Mark C. Chu-Carroll at Good Math, Bad Math has an excellent post in which he mercilessly dispatches the misbegotten idea that infinity is a number. It’s not.
How do we know? He explains it very well, but the fundamental thing to remember is that number is a word, and like all words it has a specific meaning. The words we use in mathematics and science have to be very carefully defined to make sure we’re all talking about the same thing, and the definition of infinity is simply not even remotely compatible with the definition of number.
To take an extreme example, if you define dragon as “A small carnivorous mammal (Felis catus or F. domesticus) domesticated since early times as a catcher of rats and mice and as a pet and existing in several distinctive breeds and varieties.” then my parents own two real live dragons. “But the definition is wrong!”, you exclaim. No, definitions can’t be wrong. They simply are. The only problem is when people use definitions that aren’t consistent. You run into these problems with trying to say that infinity is a number. Define “number” in such a way as to include 1, 2, 3 and all the rest, along with the usual relationships between those numbers and you’ll find your definition cannot include infinity. It just can’t happen. Might as well try to say your cat is a number.

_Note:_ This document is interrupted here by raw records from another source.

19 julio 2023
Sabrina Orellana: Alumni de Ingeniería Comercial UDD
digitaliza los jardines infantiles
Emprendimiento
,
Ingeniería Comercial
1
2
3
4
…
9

Now if you are suitably clever you can do some finagling and come up with a way to treat infinity in a manner that doesn’t fit the field axioms but still has its uses as something similar to a number. But you don’t have anything resembling ∞ + ∞ = 2∞, so it’s still doesn’t fit the usual definition of number.

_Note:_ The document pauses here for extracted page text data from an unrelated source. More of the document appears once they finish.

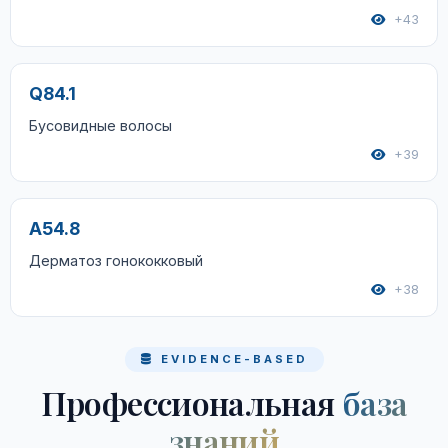
+43
Q84.1
Бусовидные волосы
+39
A54.8
Дерматоз гонококковый
+38
EVIDENCE-BASED
Профессиональная
база
знаний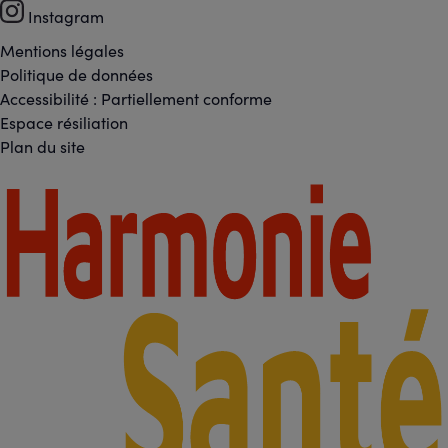
-
Instagram
Réseaux
Mentions légales
Footer
Politique de données
sociaux
Accessibilité : Partiellement conforme
-
Espace résiliation
Liens
Plan du site
légaux
Footer
-
Partenaires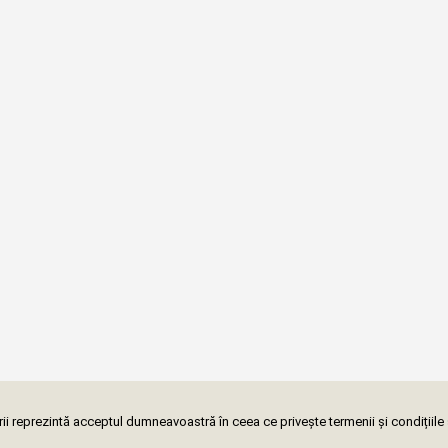
i reprezintă acceptul dumneavoastră în ceea ce privește termenii și condițiile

Do we ever have these definitional issues in physics? Sure, all the time.
This question was on an exam for the 201 class for which I do some TAing. Say you have a ball held a meter over a table, which is itself a meter above the floor. The potential energy is mgh, but which h should you use? One meter or two meters? It was a short answer question, which should have tipped the students off that there was more to it than just one or the other.
The answer is of course that it doesn’t matter. You can chose whatever reference point for potential energy that you want, so long as you’re consistent. Pick a definition for potential energy and stick with it and you’re golden. This is first-semester material, but it crops up all throughout physics at every level. In electrodynamics and other subjects, we often have even more elaborate choices for how we talk about potential. We have all kinds of screwball gauge choices we can use to help solve problems. You can define the gauge pretty much however you want so long as you pay attention to maintaining consistency in your definition, and so long as your gauge choice fits the definition of gauge choice in the problem at hand.
All this is an extended way of saying that a lot of misunderstandings about physics and mathematics could be resolved by clarifying definitions.